--- Sezione del documento ---

Accadde oggi: il 15 gennaio 1993 la mafia viene decapitata con l’arresto di Riina

Accadde oggi: il 15 gennaio 199 arrestato il capo della mafia Totò Riina. Dopo 24 anni, è finita la latitanza di “Totò u curtu” (è alto un metro e 59), il boss dei boss, il capo della mafia. L’hanno preso i carabinieri – una squadra comandata dal capitano Ultimo – è accusato di 182 omicidi e delle stragi con autobombe dell’anno prima. Tempo dopo qualcuno accuserà qualche altro boss mafioso di aver venduto il capo dei capi, ma al momento c’è solo da godersi il successo. Si brinda nelle questure di tutta Italia, anche se il colpo l’hanno fatto i cugini dell’Arma e tra agenti e militari, si sa, la concorrenza è accesa. 

La cattura di Totò Riina lascia tuttavia anche un po’ di amaro in bocca, come sottolinea Giuseppe Ayala, già magistrato del pool antimafia, in un editoriale pubblicato da Repubblica. «Non riusciamo, però, a cancellare dal nostro animo», scrive Ayala, «pur nella brillantezza del momento, una sincera e profonda amarezza. Ieri si è finalmente conclusa una latitanza che non esitiamo a definire mortificante, se non offensiva, per il comune sentire della gente. Le modalità stesse dell’arresto confermano quello che da più fonti era costantemente emerso, e cioè che, per quanto incredibile possa sembrare, a Riina è stato consentito, per oltre un ventennio, di muoversi sostanzialmente indisturbato nell’ambito del proprio centro di interessi, la città di Palermo. Nel corso di tale lunghissimo periodo nessun ostacolo è stato con successo posto alla sua incontenibile scalata al potere egemonico di Cosa Nostra».

--- Dati forniti ---

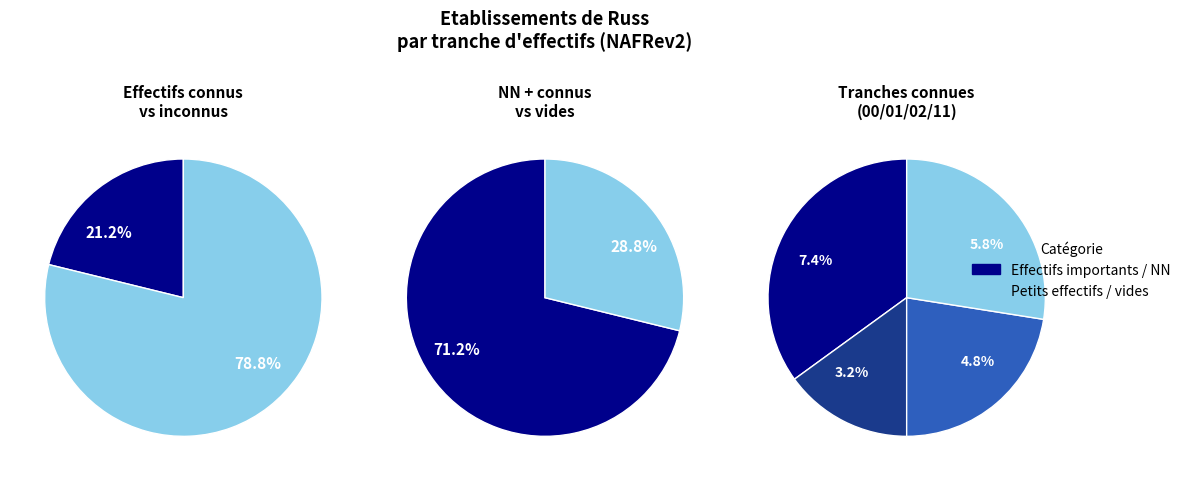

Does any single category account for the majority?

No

---
--- Dati forniti ---

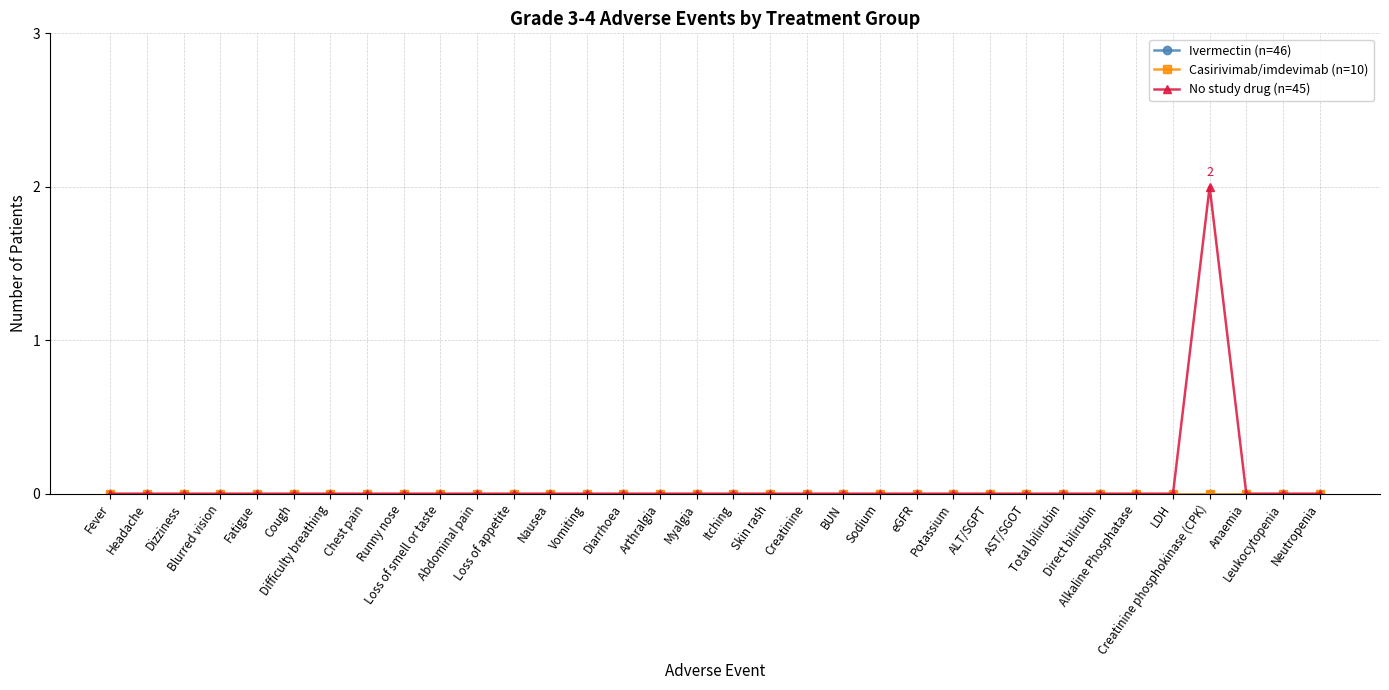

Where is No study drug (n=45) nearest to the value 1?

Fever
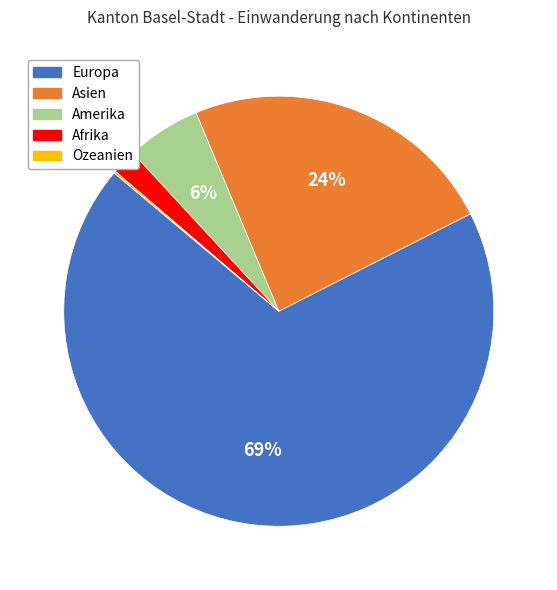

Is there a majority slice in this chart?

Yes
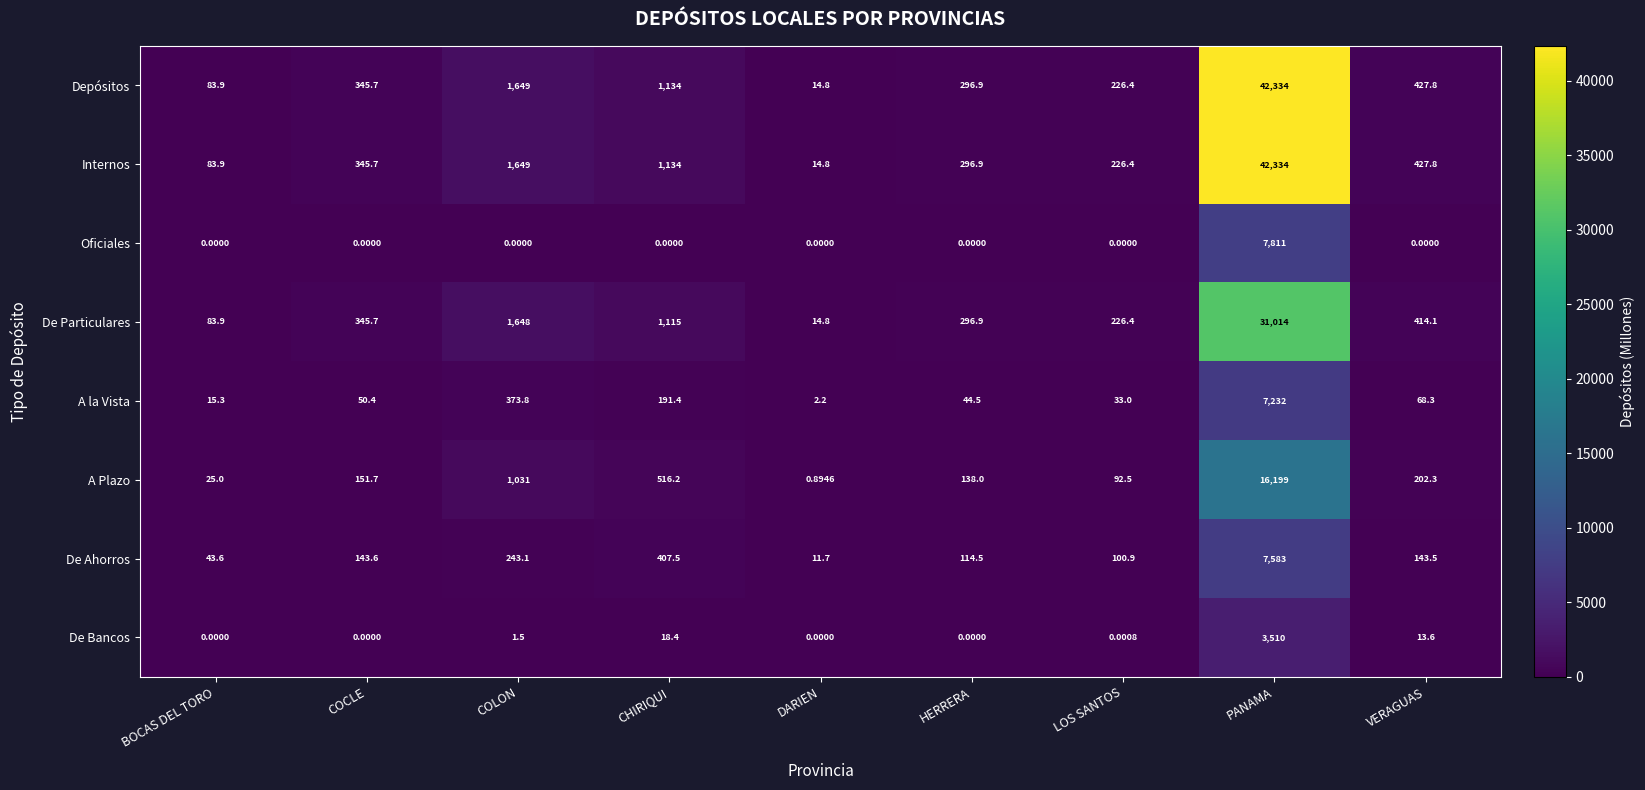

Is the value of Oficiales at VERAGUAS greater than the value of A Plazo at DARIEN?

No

---

Consegna 1.
Ricopia il brano sull'arresto di Riina cominciando da "Accadde oggi: il 15 gennaio 199 arrestato" e proseguendo fino a "concorrenza è accesa.".
Consegna 2.
Secondo il brano sull'arresto di Riina, chi comandava la squadra di carabinieri che lo ha catturato?
I dati non hanno alcun legame con il brano.

Soluzione scritta 1.
Accadde oggi: il 15 gennaio 199 arrestato il capo della mafia Totò Riina. Dopo 24 anni, è finita la latitanza di “Totò u curtu” (è alto un metro e 59), il boss dei boss, il capo della mafia. L’hanno preso i carabinieri – una squadra comandata dal capitano Ultimo – è accusato di 182 omicidi e delle stragi con autobombe dell’anno prima. Tempo dopo qualcuno accuserà qualche altro boss mafioso di aver venduto il capo dei capi, ma al momento c’è solo da godersi il successo. Si brinda nelle questure di tutta Italia, anche se il colpo l’hanno fatto i cugini dell’Arma e tra agenti e militari, si sa, la concorrenza è accesa.

Soluzione scritta 2.
Il capitano Ultimo.